- _EXERCISE PROMPT_
Collect all lines containing the word "боксу" from the data.

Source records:
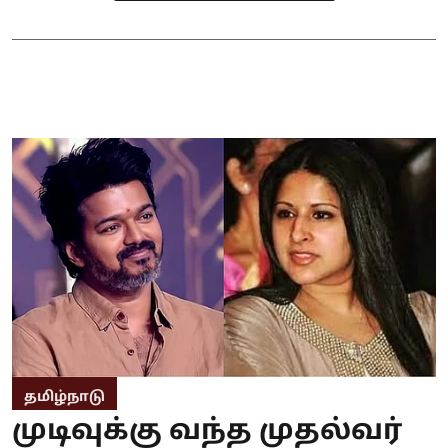
தமிழ்நாடு
முடிவுக்கு வந்த முதல்வர்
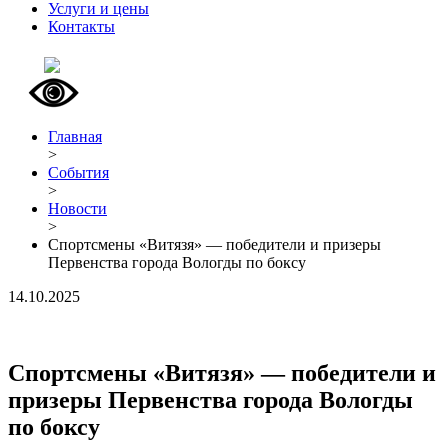
Услуги и цены
Контакты
Главная
>
События
>
Новости
>
Спортсмены «Витязя» — победители и призеры
Первенства города Вологды по боксу
14.10.2025
Спортсмены «Витязя» — победители и
призеры Первенства города Вологды
по боксу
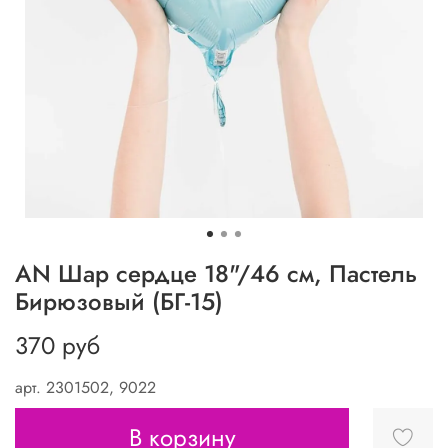
AN Шар сердце 18"/46 см, Пастель
Бирюзовый (БГ-15)
370 руб
арт.
2301502, 9022
В корзину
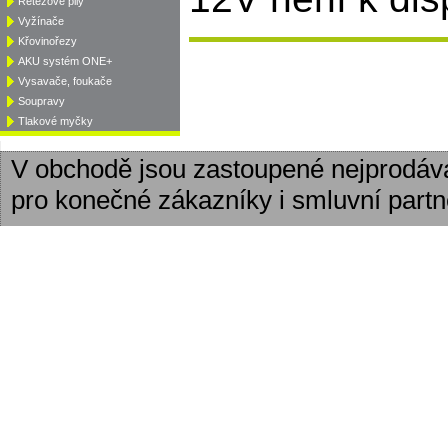
Řetězové pily
Vyžínače
Křovinořezy
AKU systém ONE+
Vysavače, foukače
Soupravy
Tlakové myčky
V obchodě jsou zastoupené nejprodáv
pro konečné zákazníky i smluvní partn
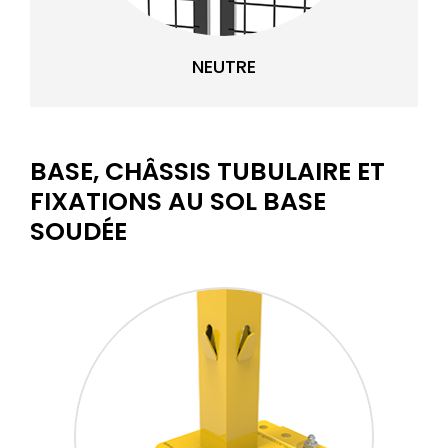
NEUTRE
BASE, CHÂSSIS TUBULAIRE ET
FIXATIONS AU SOL BASE
SOUDÉE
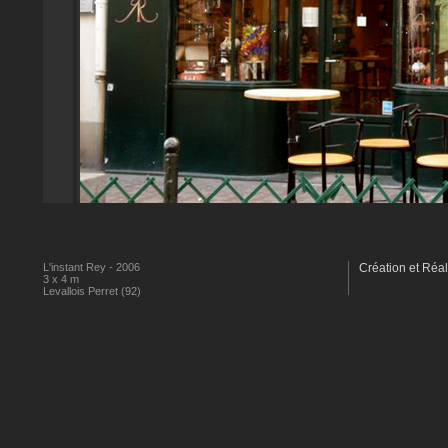
L'instant Rey - 2006
Création et Réal
3 x 4 m
Levallois Perret (92)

- _ANSWER SECTION_
Первенства города Вологды по боксу
по боксу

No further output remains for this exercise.